With this solution we are not at the end. Due using a Select-Option to define a detail filter, we are not able to do all kinds of filtering. We suggest keepingtrack of all invoices containing the medical treatment A und B except C or D. With a Select-Option, we are only able to select via OR and not via AND.
Additionally, we want to transform such a saved layout (with detail filter) to a customer defined check function which is being processed when a new invoice arrives. Under this condition we were faced with a major ABAP limit:
The 8 hard coded EXISTS clauses no longer match the new requirements. So we have to deal with a dynamic WHERE clause which does not currently support sub queries. We hit a dead end.
Without trying to use HANA-specific functionalities the only solutions we mentioned were the use of native-SQL or the generation of ABAP coding. We decided to choose code generation. Our manager class is able to transform a saved ALV layout with an applied detail filter into an SQL query. This built query is embedded into a generated ABAP class that could be used in our operational analytics framework.
What should be improved? – A wish list / Subject to Change
During the development of this dialog (which is based on the ALV grid class CL_GUI_ALV_GRID on NetWeaver 7.40 SP4), we also examined the use of the ALV-Grid with IDA (HANA-Grid class CL_SALV_GUI_TABLE_IDA on both NetWeaver 7.40 SP4 and SP6). We also noticed the availability of this grid on none HANA systems. That’s a very important fact. This capability may help us to rely on only one codebase. We do not need to separate HANA-only features in another codebase which has to be switched out on non HANA systems. Unfortunately the current version of the HANA grid doesn’t give us the ability to influence the handling of the grid the way a normal ALV grid does. We need the ability to take care of the grid’s internal table of data storage in non HANA scenarios. Another solution could be a refresh function by the grid. By calling the grid’s refresh function, a new SQL query is sent to the database with the defined filter and sorting criteria. Also we need the ability to define the truncation.

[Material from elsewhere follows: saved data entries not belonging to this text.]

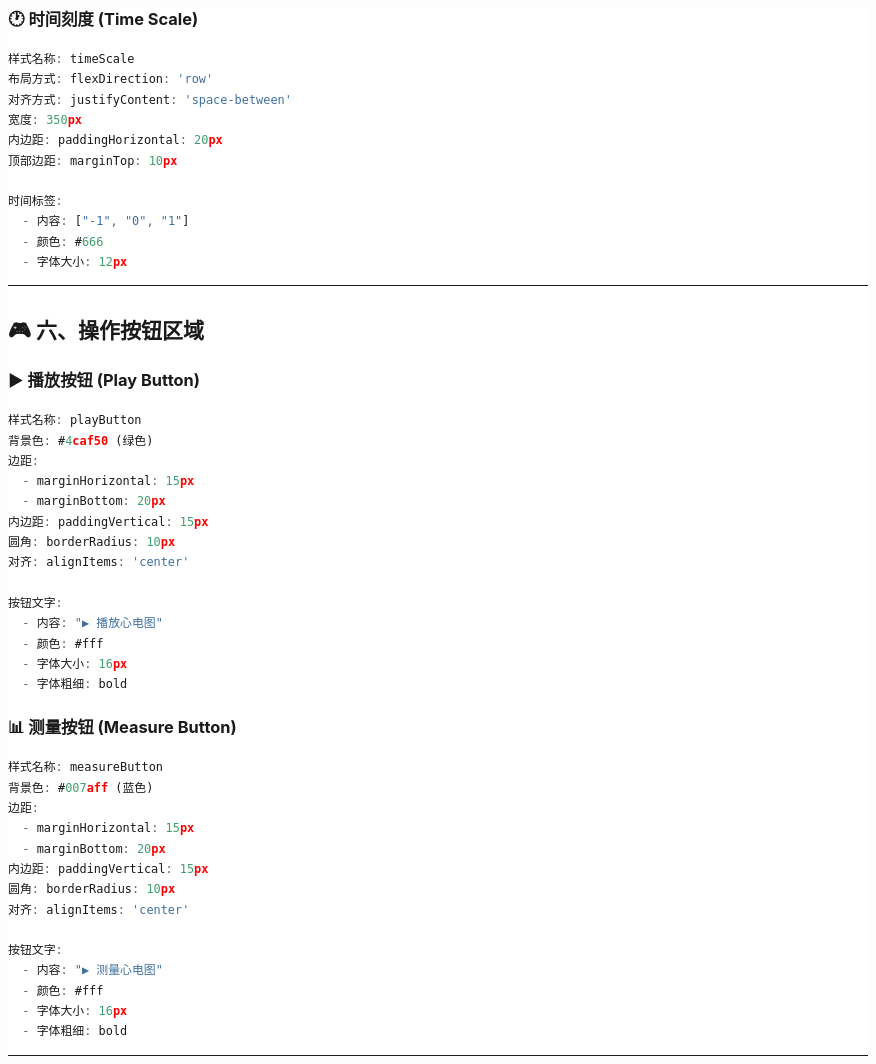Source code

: ### 🕐 时间刻度 (Time Scale)
```jsx
样式名称: timeScale
布局方式: flexDirection: 'row'
对齐方式: justifyContent: 'space-between'
宽度: 350px
内边距: paddingHorizontal: 20px
顶部边距: marginTop: 10px

时间标签:
  - 内容: ["-1", "0", "1"]
  - 颜色: #666
  - 字体大小: 12px
```

---

## 🎮 六、操作按钮区域

### ▶️ 播放按钮 (Play Button)
```jsx
样式名称: playButton
背景色: #4caf50 (绿色)
边距: 
  - marginHorizontal: 15px
  - marginBottom: 20px
内边距: paddingVertical: 15px
圆角: borderRadius: 10px
对齐: alignItems: 'center'

按钮文字:
  - 内容: "▶ 播放心电图"
  - 颜色: #fff
  - 字体大小: 16px
  - 字体粗细: bold
```

### 📊 测量按钮 (Measure Button)
```jsx
样式名称: measureButton
背景色: #007aff (蓝色)
边距: 
  - marginHorizontal: 15px
  - marginBottom: 20px
内边距: paddingVertical: 15px
圆角: borderRadius: 10px
对齐: alignItems: 'center'

按钮文字:
  - 内容: "▶ 测量心电图"
  - 颜色: #fff
  - 字体大小: 16px
  - 字体粗细: bold
```

---
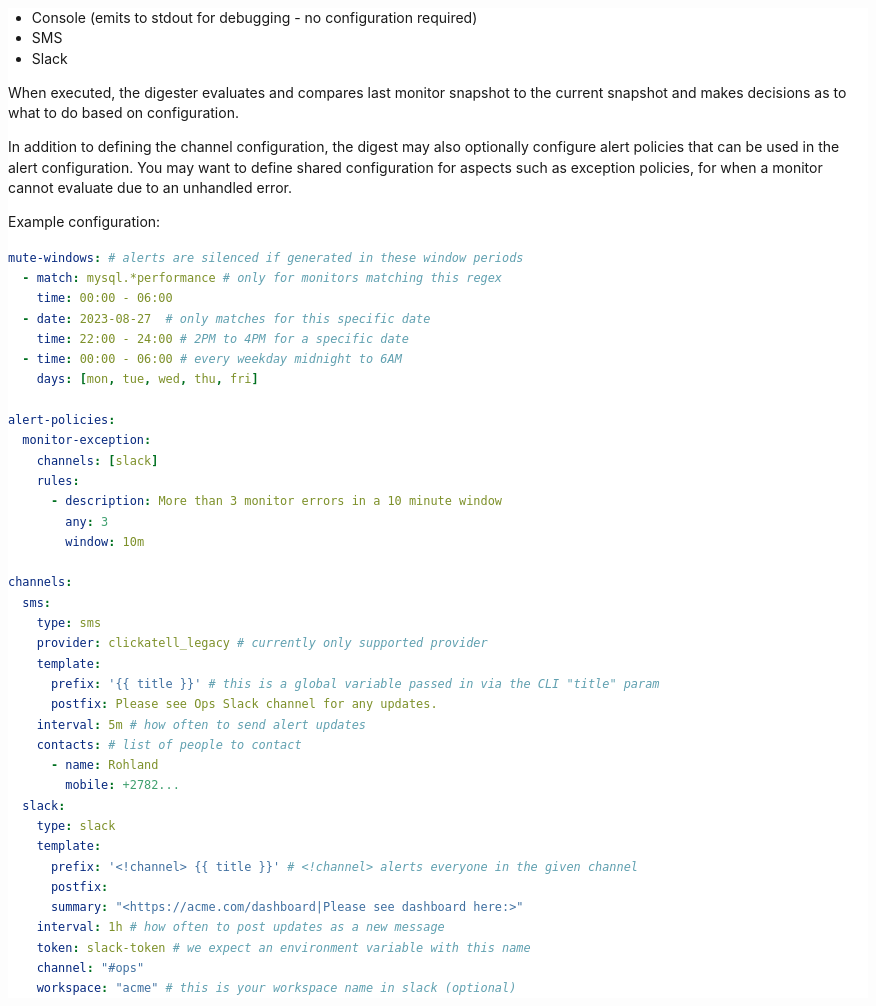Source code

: - Console (emits to stdout for debugging - no configuration required)
- SMS
- Slack

When executed, the digester evaluates and compares last monitor snapshot to the current snapshot and makes decisions as to what to do based on configuration.

In addition to defining the channel configuration, the digest may also optionally configure alert policies that can be used in the alert configuration.
You may want to define shared configuration for aspects such as exception policies, for when a monitor cannot evaluate due to an unhandled error.

Example configuration:

```yaml
mute-windows: # alerts are silenced if generated in these window periods
  - match: mysql.*performance # only for monitors matching this regex
    time: 00:00 - 06:00
  - date: 2023-08-27  # only matches for this specific date
    time: 22:00 - 24:00 # 2PM to 4PM for a specific date
  - time: 00:00 - 06:00 # every weekday midnight to 6AM
    days: [mon, tue, wed, thu, fri]

alert-policies:
  monitor-exception:
    channels: [slack]
    rules:
      - description: More than 3 monitor errors in a 10 minute window
        any: 3
        window: 10m

channels:
  sms:
    type: sms
    provider: clickatell_legacy # currently only supported provider
    template:
      prefix: '{{ title }}' # this is a global variable passed in via the CLI "title" param
      postfix: Please see Ops Slack channel for any updates.
    interval: 5m # how often to send alert updates
    contacts: # list of people to contact
      - name: Rohland
        mobile: +2782...
  slack:
    type: slack
    template:
      prefix: '<!channel> {{ title }}' # <!channel> alerts everyone in the given channel
      postfix:
      summary: "<https://acme.com/dashboard|Please see dashboard here:>"
    interval: 1h # how often to post updates as a new message
    token: slack-token # we expect an environment variable with this name
    channel: "#ops"
    workspace: "acme" # this is your workspace name in slack (optional)
```
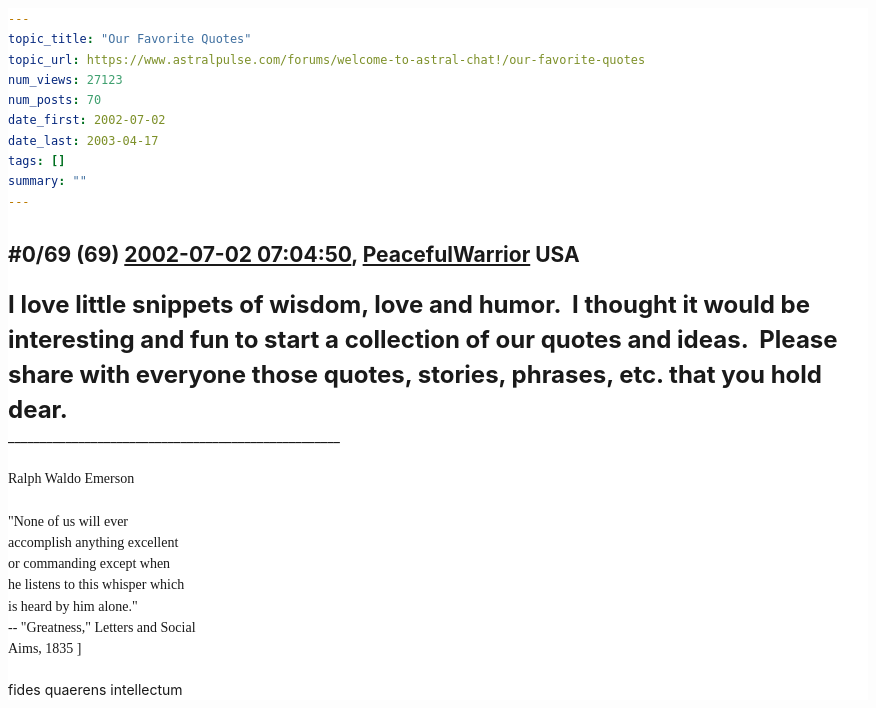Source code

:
 ```yaml
---
topic_title: "Our Favorite Quotes"
topic_url: https://www.astralpulse.com/forums/welcome-to-astral-chat!/our-favorite-quotes
num_views: 27123
num_posts: 70
date_first: 2002-07-02
date_last: 2003-04-17
tags: []
summary: ""
---
```


## \#0/69 (69) [2002-07-02 07:04:50](https://www.astralpulse.com/forums/index.php?msg=117018), [PeacefulWarrior](https://www.astralpulse.com/forums/profile/?u=230) USA ##
<section>
<font size="5">
 <b>
  I love little snippets of wisdom, love and humor.  I thought it would be interesting and fun to start a collection of our quotes and ideas.  Please share with everyone those quotes, stories, phrases, etc. that you hold dear.
 </b>
</font>
<br>
____________________________________________________
<br>
<br>
<font face="Georgia">
 Ralph Waldo Emerson
 <br>
 <br>
 "None of us will ever
 <br>
 accomplish anything excellent
 <br>
 or commanding except when
 <br>
 he listens to this whisper which
 <br>
 is heard by him alone."
 <br>
 -- "Greatness," Letters and Social
 <br>
 Aims, 1835 ]
</font>
<br>
<br>
fides quaerens intellectum
</section>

After solving this, we are still not ready to use the HANA grid due to the fact that we are not able to manipulate the WHERE-clause. Well in the meantime I think the solution will be a master-detail-relationship based on HANA-features. But this doesn’t help us in our case.
Due to our business scenario, our solution has to be used by both, HANA and non HANA customers.
As I described earlier, we use code generation to avoid native-SQL. But the code generation doesn’t help us in case of the HANA grid. Remember we do not have the ability to query the database on our own.
With our solution, we are able to support the user with an exploratory search technique. It’s a kind of generic solution that does not rely on further development once it is transported to the customer. Due to the fact that the user never wants to jump from one System to another (for instance to jump into a BW system, do an snalysis there and jump back to his operative application), he is able to build a check out of the combined filter criteria to integrate it into the previously defined set of checks that are processed when a new invoice arrives.
This prototyping is not at the end. Some technical problems must be solved to build other features on top of this approach. But these problems are tough because they depend on needed extensions to OpenSQL (sub queries in dynamic WHERE clauses) or to the HANA grid.
The general availability of the HANA Platform features is not only a huge gain of speed but also of additional functionalities to operate on Big Data. But first we have to lift the customers to that platform. I suggest it is only done by building hybrid solutions that handle of the base business cases which run faster and give some view of benefits if run on HANA. To minimize the effort, we have to rely on only one codeline that we have to support.